+++ Exercise material
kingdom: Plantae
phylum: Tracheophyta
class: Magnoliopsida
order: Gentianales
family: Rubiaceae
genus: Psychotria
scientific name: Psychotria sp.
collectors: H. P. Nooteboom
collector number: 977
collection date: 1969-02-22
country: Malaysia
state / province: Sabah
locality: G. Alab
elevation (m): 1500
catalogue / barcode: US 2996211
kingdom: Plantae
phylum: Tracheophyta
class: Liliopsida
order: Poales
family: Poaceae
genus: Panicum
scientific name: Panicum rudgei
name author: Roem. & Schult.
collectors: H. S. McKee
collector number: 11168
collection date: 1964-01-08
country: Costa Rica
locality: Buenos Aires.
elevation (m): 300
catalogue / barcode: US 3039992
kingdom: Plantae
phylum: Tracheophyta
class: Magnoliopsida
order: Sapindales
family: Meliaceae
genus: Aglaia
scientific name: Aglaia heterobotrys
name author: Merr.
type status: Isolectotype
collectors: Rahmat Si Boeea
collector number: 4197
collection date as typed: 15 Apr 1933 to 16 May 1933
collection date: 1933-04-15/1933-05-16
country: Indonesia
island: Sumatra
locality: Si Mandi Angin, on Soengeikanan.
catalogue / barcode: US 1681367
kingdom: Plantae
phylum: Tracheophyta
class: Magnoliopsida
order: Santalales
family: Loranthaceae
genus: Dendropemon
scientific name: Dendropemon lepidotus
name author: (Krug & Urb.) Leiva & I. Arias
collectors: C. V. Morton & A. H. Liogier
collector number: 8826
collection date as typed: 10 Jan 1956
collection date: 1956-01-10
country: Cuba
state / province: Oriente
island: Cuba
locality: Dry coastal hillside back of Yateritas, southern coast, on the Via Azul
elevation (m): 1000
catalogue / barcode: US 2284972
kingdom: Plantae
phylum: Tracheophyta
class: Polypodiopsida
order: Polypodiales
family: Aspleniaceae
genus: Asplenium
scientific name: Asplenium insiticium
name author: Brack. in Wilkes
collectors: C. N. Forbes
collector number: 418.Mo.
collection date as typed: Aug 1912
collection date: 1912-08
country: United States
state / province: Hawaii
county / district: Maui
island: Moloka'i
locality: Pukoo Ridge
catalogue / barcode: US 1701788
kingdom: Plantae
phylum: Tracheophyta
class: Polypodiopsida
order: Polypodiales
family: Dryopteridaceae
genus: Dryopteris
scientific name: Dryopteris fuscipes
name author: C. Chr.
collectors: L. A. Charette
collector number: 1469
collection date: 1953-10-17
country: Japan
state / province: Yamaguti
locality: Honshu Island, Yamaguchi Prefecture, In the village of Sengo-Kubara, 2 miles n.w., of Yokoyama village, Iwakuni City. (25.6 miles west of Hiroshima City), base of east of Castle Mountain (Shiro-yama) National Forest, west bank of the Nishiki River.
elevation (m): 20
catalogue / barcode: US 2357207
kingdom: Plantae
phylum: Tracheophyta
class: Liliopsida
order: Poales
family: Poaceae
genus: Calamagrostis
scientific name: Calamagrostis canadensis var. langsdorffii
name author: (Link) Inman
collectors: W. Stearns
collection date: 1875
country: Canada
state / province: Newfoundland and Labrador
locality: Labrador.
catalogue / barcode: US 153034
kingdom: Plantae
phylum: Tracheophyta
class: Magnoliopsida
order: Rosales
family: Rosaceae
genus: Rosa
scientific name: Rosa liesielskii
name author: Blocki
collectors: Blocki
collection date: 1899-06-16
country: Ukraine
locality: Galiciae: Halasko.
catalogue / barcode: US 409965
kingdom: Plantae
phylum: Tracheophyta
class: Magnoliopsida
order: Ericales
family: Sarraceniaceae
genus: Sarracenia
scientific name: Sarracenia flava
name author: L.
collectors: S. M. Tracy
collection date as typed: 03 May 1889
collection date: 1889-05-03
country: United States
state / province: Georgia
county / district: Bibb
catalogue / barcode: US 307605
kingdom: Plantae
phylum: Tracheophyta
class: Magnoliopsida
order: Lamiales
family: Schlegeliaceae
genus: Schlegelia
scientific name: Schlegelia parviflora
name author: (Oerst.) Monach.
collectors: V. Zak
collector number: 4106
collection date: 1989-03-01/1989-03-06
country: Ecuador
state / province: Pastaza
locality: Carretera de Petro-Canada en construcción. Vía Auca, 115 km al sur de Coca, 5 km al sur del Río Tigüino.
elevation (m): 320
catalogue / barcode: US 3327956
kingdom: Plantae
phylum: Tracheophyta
++++++
Task statement –
Write out, word for word, the lines beginning with the one that contains "order: Lamiales" and continuing through the last line of the rows, with both of those lines included.

Complete output –
order: Lamiales
family: Schlegeliaceae
genus: Schlegelia
scientific name: Schlegelia parviflora
name author: (Oerst.) Monach.
collectors: V. Zak
collector number: 4106
collection date: 1989-03-01/1989-03-06
country: Ecuador
state / province: Pastaza
locality: Carretera de Petro-Canada en construcción. Vía Auca, 115 km al sur de Coca, 5 km al sur del Río Tigüino.
elevation (m): 320
catalogue / barcode: US 3327956
kingdom: Plantae
phylum: Tracheophyta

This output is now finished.